4.2) Alternatively to 4.1:
 - Change your `reset()` method to have the call signature
   'def reset(self, *, seed=None, options=None)'
 - Return an additional per-agent info dict (empty dict should be fine) from your
   `reset()` method.
 - Rename `dones` into `terminateds` and only set this to True, if the episode is really
   done (as opposed to has been terminated prematurely due to some horizon/time-limit
   setting).
 - Return an additional `truncateds` per-agent dictionary flag from your `step()`
   method, including the `__all__` key (100% analogous to your `dones/terminateds`
   per-agent dict).
   Return this new `truncateds` dict between `dones/terminateds` and `infos`. This
   flag should indicate, whether the episode (for some agent or all agents) was
   terminated prematurely due to some time constraint or other kind of horizon setting.
Traceback (most recent call last):
  File "/ray/rllib/utils/pre_checks/env.py", line 46, in check_multiagent_environments
    obs_and_infos = env.reset(seed=42, options={})
TypeError: EnvWrapper.reset() got an unexpected keyword argument 'seed'

The above exception was the direct cause of the following exception:

Traceback (most recent call last):
  File "/ray/rllib/env/multi_agent_env_runner.py", line 856, in make_env
    check_multiagent_environments(self.env.unwrapped)
  File "/ray/rllib/utils/pre_checks/env.py", line 48, in check_multiagent_environments
    raise ValueError(
ValueError: Your environment (<EnvWrapper<rllib-multi-agent-env-v0>>) does not abide to the new gymnasium-style API!
From Ray 2.3 on, RLlib only supports the new (gym>=0.26 or gymnasium) Env APIs.
In particular, the `reset()` method seems to be faulty.
Learn more about the most important changes here:
https://github.com/openai/gym and here: https://github.com/Farama-Foundation/Gymnasium

In order to fix this problem, do the following:

1) Run `pip install gymnasium` on your command line.
2) Change all your import statements in your code from
   `import gym` -> `import gymnasium as gym` OR
   `from gym.spaces import Discrete` -> `from gymnasium.spaces import Discrete`

For your custom (single agent) gym.Env classes:
3.1) Either wrap your old Env class via the provided `from gymnasium.wrappers import
     EnvCompatibility` wrapper class.
3.2) Alternatively to 3.1:
 - Change your `reset()` method to have the call signature 'def reset(self, *,
   seed=None, options=None)'
 - Return an additional info dict (empty dict should be fine) from your `reset()`
   method.
 - Return an additional `truncated` flag from your `step()` method (between `done` and
   `info`). This flag should indicate, whether the episode was terminated prematurely
   due to some time constraint or other kind of horizon setting.

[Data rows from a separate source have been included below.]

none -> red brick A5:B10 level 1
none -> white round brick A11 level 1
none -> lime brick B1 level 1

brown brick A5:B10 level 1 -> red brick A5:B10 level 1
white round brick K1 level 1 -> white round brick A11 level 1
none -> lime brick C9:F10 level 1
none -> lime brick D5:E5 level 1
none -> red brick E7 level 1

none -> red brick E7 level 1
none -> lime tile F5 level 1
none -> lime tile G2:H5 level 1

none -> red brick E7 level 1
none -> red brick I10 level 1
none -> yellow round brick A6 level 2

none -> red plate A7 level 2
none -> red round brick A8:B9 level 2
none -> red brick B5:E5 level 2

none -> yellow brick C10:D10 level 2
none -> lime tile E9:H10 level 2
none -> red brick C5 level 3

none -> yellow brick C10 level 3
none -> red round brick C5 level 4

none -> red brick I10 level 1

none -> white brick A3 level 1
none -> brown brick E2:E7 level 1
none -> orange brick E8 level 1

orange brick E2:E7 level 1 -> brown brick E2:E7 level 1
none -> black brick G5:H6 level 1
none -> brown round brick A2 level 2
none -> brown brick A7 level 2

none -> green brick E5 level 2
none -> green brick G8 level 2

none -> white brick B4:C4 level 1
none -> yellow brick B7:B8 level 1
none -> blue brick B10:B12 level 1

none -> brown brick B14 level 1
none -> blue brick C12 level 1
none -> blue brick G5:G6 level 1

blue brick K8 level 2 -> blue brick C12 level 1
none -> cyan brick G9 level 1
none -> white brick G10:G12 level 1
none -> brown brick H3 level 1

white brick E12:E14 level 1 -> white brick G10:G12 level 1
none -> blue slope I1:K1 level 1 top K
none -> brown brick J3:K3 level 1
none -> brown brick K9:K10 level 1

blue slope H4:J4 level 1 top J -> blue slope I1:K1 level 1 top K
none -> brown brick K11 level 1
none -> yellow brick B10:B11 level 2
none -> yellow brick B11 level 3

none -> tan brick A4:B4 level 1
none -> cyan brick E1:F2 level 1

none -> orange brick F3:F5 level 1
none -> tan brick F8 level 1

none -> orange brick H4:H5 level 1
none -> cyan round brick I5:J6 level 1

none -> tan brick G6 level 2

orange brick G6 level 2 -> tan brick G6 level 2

For your custom RLlib `MultiAgentEnv` classes:
4.1) Either wrap your old MultiAgentEnv via the provided
     `from ray.rllib.env.wrappers.multi_agent_env_compatibility import
     MultiAgentEnvCompatibility` wrapper class.
4.2) Alternatively to 4.1:
 - Change your `reset()` method to have the call signature
   'def reset(self, *, seed=None, options=None)'
 - Return an additional per-agent info dict (empty dict should be fine) from your
   `reset()` method.
 - Rename `dones` into `terminateds` and only set this to True, if the episode is really
   done (as opposed to has been terminated prematurely due to some horizon/time-limit
   setting).
 - Return an additional `truncateds` per-agent dictionary flag from your `step()`
   method, including the `__all__` key (100% analogous to your `dones/terminateds`
   per-agent dict).
   Return this new `truncateds` dict between `dones/terminateds` and `infos`. This
   flag should indicate, whether the episode (for some agent or all agents) was
   terminated prematurely due to some time constraint or other kind of horizon setting.

I’m not entirely sure where to start fixing this!

Hi @greenleaf

Welcome to the forum.

This is the specific error you are getting.

You should be able to fix this one by following the first recommendation.

I thought it would have been something far more complex given that long message. Thank you.